We tried to minimize the number of tricks used in each algorithm’s implementation, and minimize the differences between otherwise-similar algorithms. To give some examples of removed tricks: we omit regularization terms present in the original Soft-Actor Critic code, as well as observation normalization from all algorithms. For an example of where we’ve removed differences between algorithms: our implementations of DDPG, TD3, and SAC all follow a convention of running gradient descent updates after fixed intervals of environment interaction. (By contrast, other public implementations of these algorithms usually take slightly different approaches from each other, making them a little bit harder to compare.)

All algorithms are “reasonably good” in the sense that they achieve roughly the intended performance, but don’t necessarily match the best reported results in the literature on every task. Consequently, be careful if using any of these implementations for scientific benchmarking comparisons. Details on each implementation’s specific performance level can be found on our benchmarks page.

Long-Term Support and Support History

Spinning Up is currently in maintenance mode. If there are any breaking bugs, we’ll repair them to ensure that Spinning Up can continue to help people study deep RL.

Support history so far:

  • Nov 8, 2018: Initial release!

  • Nov, 2018: Release was followed by a three-week period of high-bandwidth support.

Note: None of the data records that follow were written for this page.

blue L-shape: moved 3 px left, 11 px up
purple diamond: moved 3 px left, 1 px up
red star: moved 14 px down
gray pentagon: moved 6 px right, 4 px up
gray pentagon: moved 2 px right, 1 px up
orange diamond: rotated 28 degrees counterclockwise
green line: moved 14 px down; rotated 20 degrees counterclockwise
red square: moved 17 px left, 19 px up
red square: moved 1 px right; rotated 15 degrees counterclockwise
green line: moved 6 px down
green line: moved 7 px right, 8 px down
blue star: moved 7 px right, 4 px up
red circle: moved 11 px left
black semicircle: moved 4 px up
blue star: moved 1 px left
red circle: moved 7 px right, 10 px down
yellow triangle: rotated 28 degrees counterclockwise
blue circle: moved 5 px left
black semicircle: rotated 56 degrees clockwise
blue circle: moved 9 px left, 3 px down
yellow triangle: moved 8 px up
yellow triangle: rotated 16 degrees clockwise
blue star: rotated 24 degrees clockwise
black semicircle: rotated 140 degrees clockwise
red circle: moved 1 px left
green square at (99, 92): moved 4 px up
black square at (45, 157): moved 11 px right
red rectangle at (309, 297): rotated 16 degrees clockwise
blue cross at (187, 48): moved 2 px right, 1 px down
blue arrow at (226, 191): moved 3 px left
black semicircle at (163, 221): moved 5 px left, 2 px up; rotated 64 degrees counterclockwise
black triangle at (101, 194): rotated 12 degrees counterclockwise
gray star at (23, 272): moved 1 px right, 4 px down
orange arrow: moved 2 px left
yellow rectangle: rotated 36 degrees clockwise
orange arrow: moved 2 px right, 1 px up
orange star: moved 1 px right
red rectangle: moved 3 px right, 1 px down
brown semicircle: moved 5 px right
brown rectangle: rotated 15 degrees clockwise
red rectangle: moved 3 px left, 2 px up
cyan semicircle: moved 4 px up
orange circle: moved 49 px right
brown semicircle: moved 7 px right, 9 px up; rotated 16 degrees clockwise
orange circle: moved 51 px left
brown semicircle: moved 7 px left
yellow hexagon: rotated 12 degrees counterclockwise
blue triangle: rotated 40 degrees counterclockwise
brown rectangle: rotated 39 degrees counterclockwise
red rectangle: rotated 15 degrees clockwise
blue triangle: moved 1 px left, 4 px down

  • April, 2019: Approximately six months after release, we conducted an internal review of Spinning Up based on feedback from the community. The review surfaced interest in a few key features:

    • Implementations in Other Neural Network Libraries. Several people expressed interest in seeing Spinning Up use alternatives to Tensorflow v1 for the RL implementations. A few members of the community even developed their own PyTorch versions of Spinning Up algorithms, such as Kashif Rasul’s Fired Up, Kai Arulkumaran’s Spinning Up Basic, and Misha Laskin’s Torching Up. As a result, making this kind of “Rosetta Stone” for deep RL became a high priority for future work.
    • Open Source RL Environments. Many people expressed an interest in seeing Spinning Up use more open source RL environments (eg PyBullet) for benchmarks, examples, and exercises.
    • More Algorithms. There was some interest in seeing other algorithms included in Spinning Up, especially Deep Q-Networks.
  • Jan, 2020: The PyTorch update to Spinning Up was released!

  • Future: No major updates are currently planned for Spinning Up. In the event it makes sense for us to release an additional update, following what we found in the 6-month review, the next-highest priority features are to focus more on open source RL environments and adding algorithms.

Additionally, as discussed in the blog post, Spinning Up has been integrated into the curriculum for our Scholars and Fellows programs.